Extracted text below:

Congress 2000 -- An update on the 12th Biennial Congress of the PNC/Reform.
PNC-Ready to Rescue the Nation: Ladies and gentlemen of the media. As you are aware the People's National Congress has recently concluded its 12th Biennial Congress
here at Sophia, under the theme "PNC – Ready to Rescue the Nation”.
Introduced by a cultural program of varied elements, it was a most successful Congress viewed from any standpoint. That it was well attended you have already noted (at least those of you who took the opportunity to cover our events). We had over 1300 delegates and Observers, including substantial delegations from our hinterland regions, who made extraordinary sacrifices and efforts to be with us. The debates were open, keen and decisive. Members articulated their concerns and reaffirmed their commitment to the major goals of our Party.
Today, we wish to share with you some of the high points of the Congress. Of singular and critical importance was the address of the Party’s Leader, Mr. Hugh Desmond Hoyte, at the Opening Session to the 3000 odd attendees which included the distinguished members of the diplomatic corps resident in Guyana, and a wide cross-section of Guyanese, representative of business, professional, religious and civic organizations.
The Leader’s presentation marked the high point of the Congress. It struck a most receptive note and was enthusiastically received by Congress participants. In addition to the Congress Address by Mr. Hoyte, there were two other major presentations to wit:
the General Secretary’s Report and a Panel Discussion along with Regional Workshop sessions on the Party’s strategy to win the upcoming national elections.
Each of the above-mentioned presentations were fully discussed, analysed and elaborated by Congress which gave its approval and endorsed the new approaches outlined by the Party’s Leader to discharge the challenging task of rescuing this nation from imminent economic, collapse, and the chaos and anarchy which now threaten us.
The Leader’s Address provided the principal focus and policy formulations for a successful campaign and governance by the PNC under the banner “PNC/Reform”. As Mr. Hoyte himself explains, the term “reform” has a four-fold significance. I quote:
“First of all, it recalls the transformation which the Party itself has been undergoing for some years now, the single most important event being the revision of our Party constitution in 1994 to commit the Party unequivocally to the maintenance of a free and open society; a market-oriented economy; a private sector that is the dominant instrument of growth and development; and an economic climate that is favourable for private investment, both local and foreign, and for business activities generally.
Second, it highlights the extraordinary transformation of this country by the Economic Recovery Programme that created a platform, unfortunately destroyed by the PPP, for the rapid economic growth of our country.
Third, it acknowledges the existence, the importance and the value of those non-party citizens who are associated with us.
Fourth, it gives an unqualified pledge and assurance to the Guyanese people of the profound and far-reaching reforms that the PNC/Reform would undertake in the post-election period to restore national pride and confidence and convert our country into a modern, prosperous State”.

End of Extracted text.
Given information below:

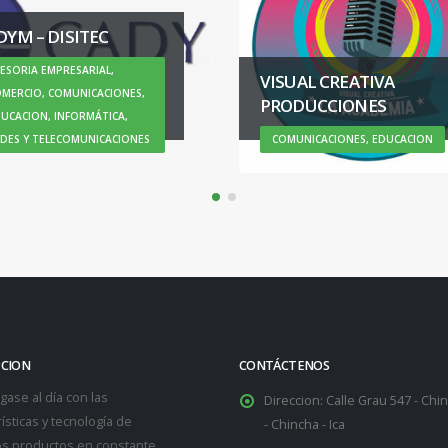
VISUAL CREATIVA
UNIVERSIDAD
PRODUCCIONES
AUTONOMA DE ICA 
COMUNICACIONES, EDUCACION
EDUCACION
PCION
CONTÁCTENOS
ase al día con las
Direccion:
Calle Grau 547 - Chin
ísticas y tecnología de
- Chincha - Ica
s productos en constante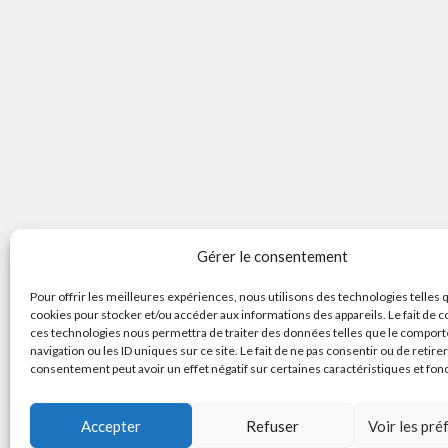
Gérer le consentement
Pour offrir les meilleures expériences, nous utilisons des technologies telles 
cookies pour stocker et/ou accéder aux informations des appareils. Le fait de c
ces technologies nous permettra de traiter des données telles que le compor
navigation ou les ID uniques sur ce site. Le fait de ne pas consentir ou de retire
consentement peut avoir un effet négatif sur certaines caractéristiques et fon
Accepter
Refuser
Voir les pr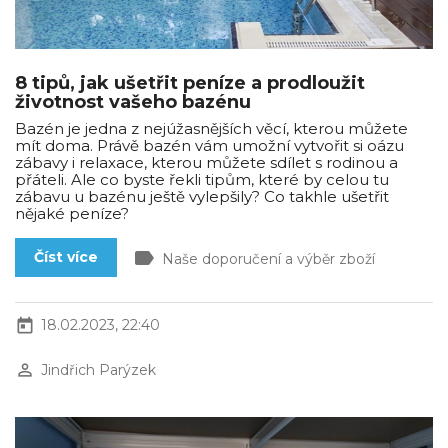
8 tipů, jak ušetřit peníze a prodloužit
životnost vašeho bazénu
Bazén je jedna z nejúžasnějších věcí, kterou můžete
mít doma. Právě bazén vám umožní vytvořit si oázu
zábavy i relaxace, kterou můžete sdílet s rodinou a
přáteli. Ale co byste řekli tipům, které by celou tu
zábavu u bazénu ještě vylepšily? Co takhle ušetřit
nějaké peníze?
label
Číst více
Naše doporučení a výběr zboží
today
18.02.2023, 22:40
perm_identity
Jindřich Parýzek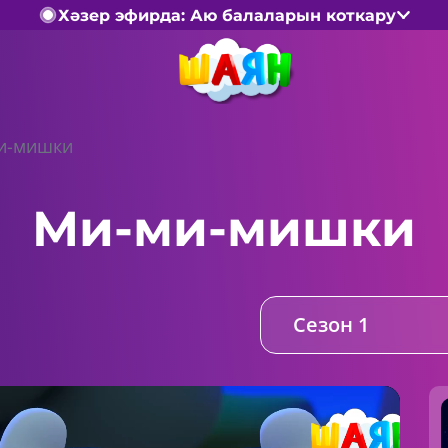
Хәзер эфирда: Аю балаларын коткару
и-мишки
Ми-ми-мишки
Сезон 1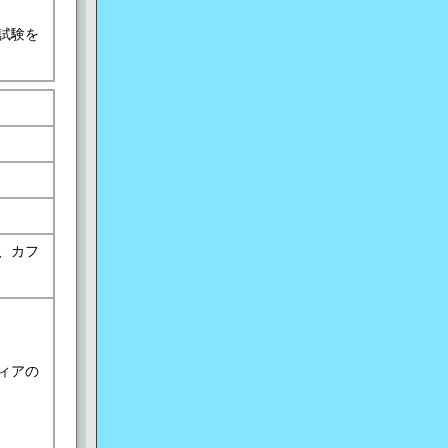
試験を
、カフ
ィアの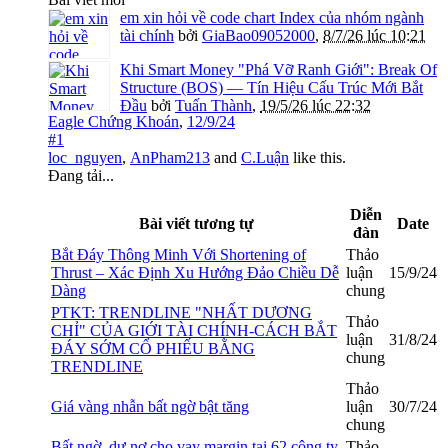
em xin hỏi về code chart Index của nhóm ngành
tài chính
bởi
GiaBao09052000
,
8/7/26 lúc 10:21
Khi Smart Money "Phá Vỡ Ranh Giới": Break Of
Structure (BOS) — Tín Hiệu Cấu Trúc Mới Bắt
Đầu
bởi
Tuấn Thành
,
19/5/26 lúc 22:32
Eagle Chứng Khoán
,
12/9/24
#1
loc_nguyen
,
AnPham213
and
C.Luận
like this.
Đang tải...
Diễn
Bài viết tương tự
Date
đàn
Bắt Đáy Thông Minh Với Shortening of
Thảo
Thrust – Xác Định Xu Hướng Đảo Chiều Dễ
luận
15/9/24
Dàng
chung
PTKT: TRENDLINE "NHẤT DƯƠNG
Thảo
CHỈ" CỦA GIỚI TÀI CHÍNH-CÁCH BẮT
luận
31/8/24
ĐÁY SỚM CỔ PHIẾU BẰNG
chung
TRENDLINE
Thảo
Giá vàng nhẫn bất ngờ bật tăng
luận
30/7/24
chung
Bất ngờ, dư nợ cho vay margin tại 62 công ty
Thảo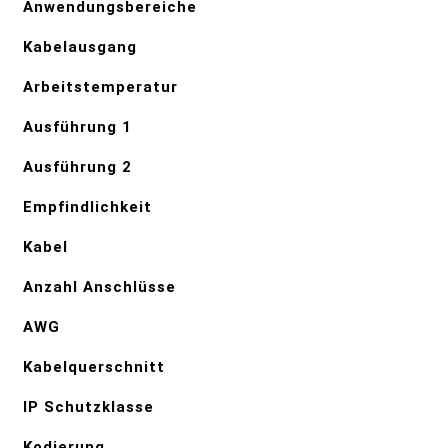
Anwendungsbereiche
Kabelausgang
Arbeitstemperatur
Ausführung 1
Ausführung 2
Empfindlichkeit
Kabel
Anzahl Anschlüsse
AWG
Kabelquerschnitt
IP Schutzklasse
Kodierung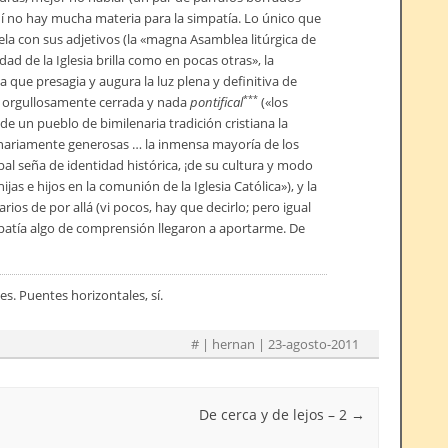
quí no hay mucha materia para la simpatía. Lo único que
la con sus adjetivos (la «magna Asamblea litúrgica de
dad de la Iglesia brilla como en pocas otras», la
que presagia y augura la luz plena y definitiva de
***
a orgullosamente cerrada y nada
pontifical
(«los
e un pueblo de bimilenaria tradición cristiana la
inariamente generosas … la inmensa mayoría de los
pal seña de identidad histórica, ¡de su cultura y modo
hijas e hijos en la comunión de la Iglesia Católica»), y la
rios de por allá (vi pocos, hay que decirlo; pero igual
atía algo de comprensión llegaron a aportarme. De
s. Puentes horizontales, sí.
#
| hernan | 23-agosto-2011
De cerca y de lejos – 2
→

End of Given information.
Given information below:

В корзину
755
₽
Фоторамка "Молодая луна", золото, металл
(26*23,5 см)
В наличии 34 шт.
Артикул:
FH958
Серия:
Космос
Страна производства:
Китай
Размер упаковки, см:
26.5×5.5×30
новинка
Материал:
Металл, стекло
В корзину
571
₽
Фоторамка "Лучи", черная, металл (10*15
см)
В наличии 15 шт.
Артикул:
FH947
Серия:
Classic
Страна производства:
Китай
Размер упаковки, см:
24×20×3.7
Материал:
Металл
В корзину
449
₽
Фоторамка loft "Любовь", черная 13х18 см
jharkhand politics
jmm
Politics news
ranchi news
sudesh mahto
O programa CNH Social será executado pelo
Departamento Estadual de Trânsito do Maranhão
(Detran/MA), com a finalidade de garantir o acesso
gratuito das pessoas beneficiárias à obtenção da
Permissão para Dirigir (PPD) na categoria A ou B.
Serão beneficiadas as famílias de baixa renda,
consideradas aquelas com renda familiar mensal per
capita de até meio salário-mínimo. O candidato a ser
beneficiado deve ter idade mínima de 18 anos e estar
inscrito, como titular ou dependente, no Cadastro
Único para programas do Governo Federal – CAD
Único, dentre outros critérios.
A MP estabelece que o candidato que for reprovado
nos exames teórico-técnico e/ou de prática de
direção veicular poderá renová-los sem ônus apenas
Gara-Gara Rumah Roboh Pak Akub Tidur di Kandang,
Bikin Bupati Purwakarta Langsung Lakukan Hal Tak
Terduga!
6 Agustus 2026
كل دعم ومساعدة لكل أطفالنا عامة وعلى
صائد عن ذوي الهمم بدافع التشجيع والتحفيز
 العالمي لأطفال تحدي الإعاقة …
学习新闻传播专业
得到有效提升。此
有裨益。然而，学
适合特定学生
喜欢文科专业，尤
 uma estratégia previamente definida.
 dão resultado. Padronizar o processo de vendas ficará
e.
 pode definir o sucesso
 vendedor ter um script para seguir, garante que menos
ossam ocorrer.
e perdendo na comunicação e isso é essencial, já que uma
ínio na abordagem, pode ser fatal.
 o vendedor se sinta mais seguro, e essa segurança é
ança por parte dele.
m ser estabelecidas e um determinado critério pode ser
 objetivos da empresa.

End of Given information.

Task prompt »
Transcribe the part of the text on the PNC's 12th Biennial Congress from "Introduced by a" down to "of our Party.", copying it word for word.

Result of this exercise »
Introduced by a cultural program of varied elements, it was a most successful Congress viewed from any standpoint. That it was well attended you have already noted (at least those of you who took the opportunity to cover our events). We had over 1300 delegates and Observers, including substantial delegations from our hinterland regions, who made extraordinary sacrifices and efforts to be with us. The debates were open, keen and decisive. Members articulated their concerns and reaffirmed their commitment to the major goals of our Party.